Anatomy of a Supply Chain Attack
The breach originated in March 2025 when threat actors—identifying as "Scattered Lapsus$ Hunters" (tracked by Google as UNC6040/UNC6395)—infiltrated Salesloft's GitHub repository. According to ShinyHunters' communications with BleepingComputer, they used the TruffleHog secret-scanning tool to extract valid OAuth tokens for Drift and Drift Email services. These tokens provided direct API access to connected Salesforce instances.
"We have identified that a fraudulent account was created in our system for law enforcement requests and have disabled the account. No requests were made with this fraudulent account, and no data was accessed," Google confirmed regarding attackers' claims of breaching its Law Enforcement Request System (LERS).
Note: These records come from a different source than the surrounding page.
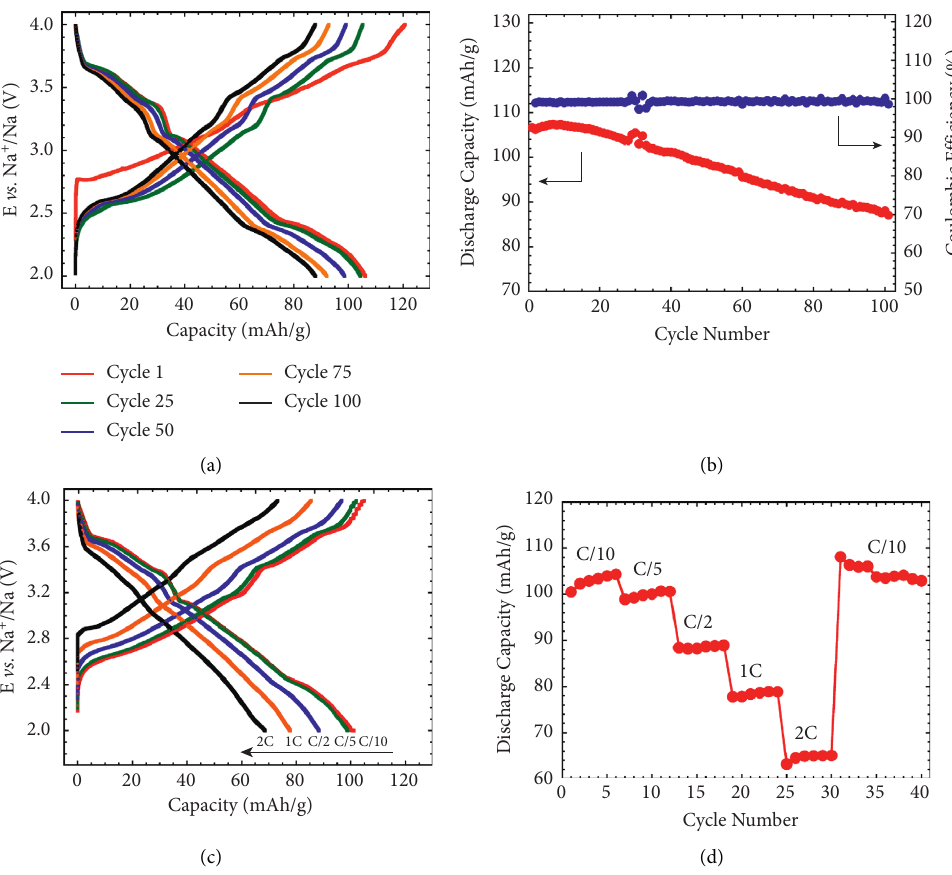
Figure 4: (a) Charge/discharge curves of the P2/P3-NaNMC electrode at a current density of C/10. (b) Discharge capacity and Coulombic efficiency versus cycle number for the electrode. (c) Voltage profile of material at various current densities. (d) The rate capability of the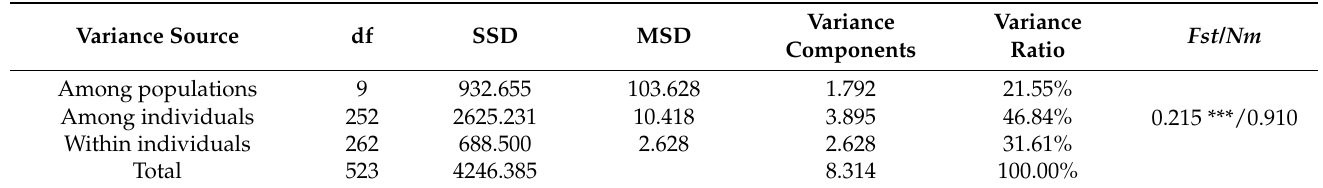
Table 2. Analysis of molecular variance (AMOVA) of 262 individuals in ten O. serrulatus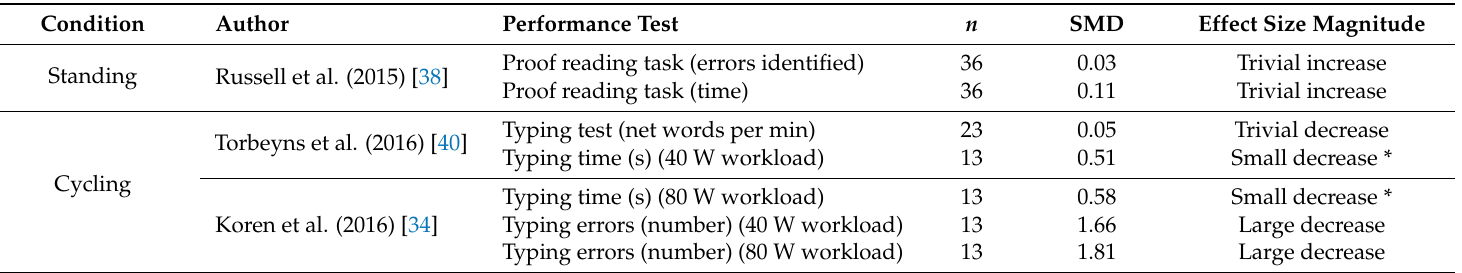
Table 6. Effect of active workstation use on work-related performance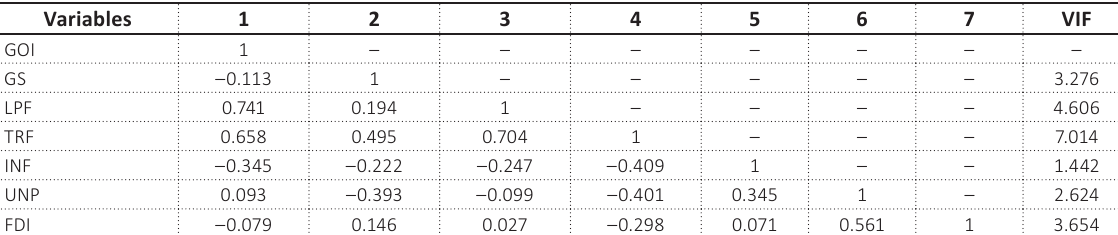
Table 4. Correlation and VIF results of sub-Saharan countries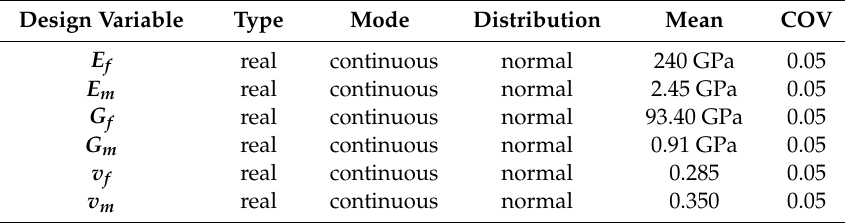
Table 5. Design variable of the micro-level.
Data Harvesting at Industrial Scale
The stolen dataset includes:
- 579 million Contact records
- 459 million Case records (containing sensitive support ticket details)
- 250 million Account records
- 171 million Opportunity records
- 60 million User records
Security researchers at Google Threat Intelligence confirmed attackers systematically mined Case records for embedded credentials, AWS keys, and Snowflake tokens to enable lateral movement. This represents a critical escalation where stolen support data becomes a weapon for follow-on attacks.
Enterprise Impact and Response
The victim list reads like a who's-who of cybersecurity and cloud infrastructure providers—including Zscaler, Tenable, CyberArk, Elastic, Proofpoint, JFrog, and Palo Alto Networks. The FBI recently issued a formal advisory detailing indicators of compromise (IoCs) for UNC6040/UNC6395 operations.
Despite threat actors announcing plans to "go dark" on Telegram channels, ReliaQuest researchers warn they've shifted focus to financial institutions since July 2025. Salesforce recommends immediate countermeasures:
1. Enforce MFA universally
2. Implement strict least-privilege access controls
3. Audit all OAuth-connected applications
The Third-Party Integration Dilemma
This breach underscores systemic risks in SaaS ecosystems where:
- Compromised development repositories (like Salesloft's GitHub) create supply chain vulnerabilities
- Overprivileged service accounts enable mass data extraction
- Support ticket data becomes an unexpected credential goldmine
As OAuth integrations proliferate, organizations must treat third-party connectors as Tier-0 assets—applying equivalent security rigor as core identity systems. The 1.5 billion record heist demonstrates how one compromised token can fracture trust across hundreds of enterprises simultaneously.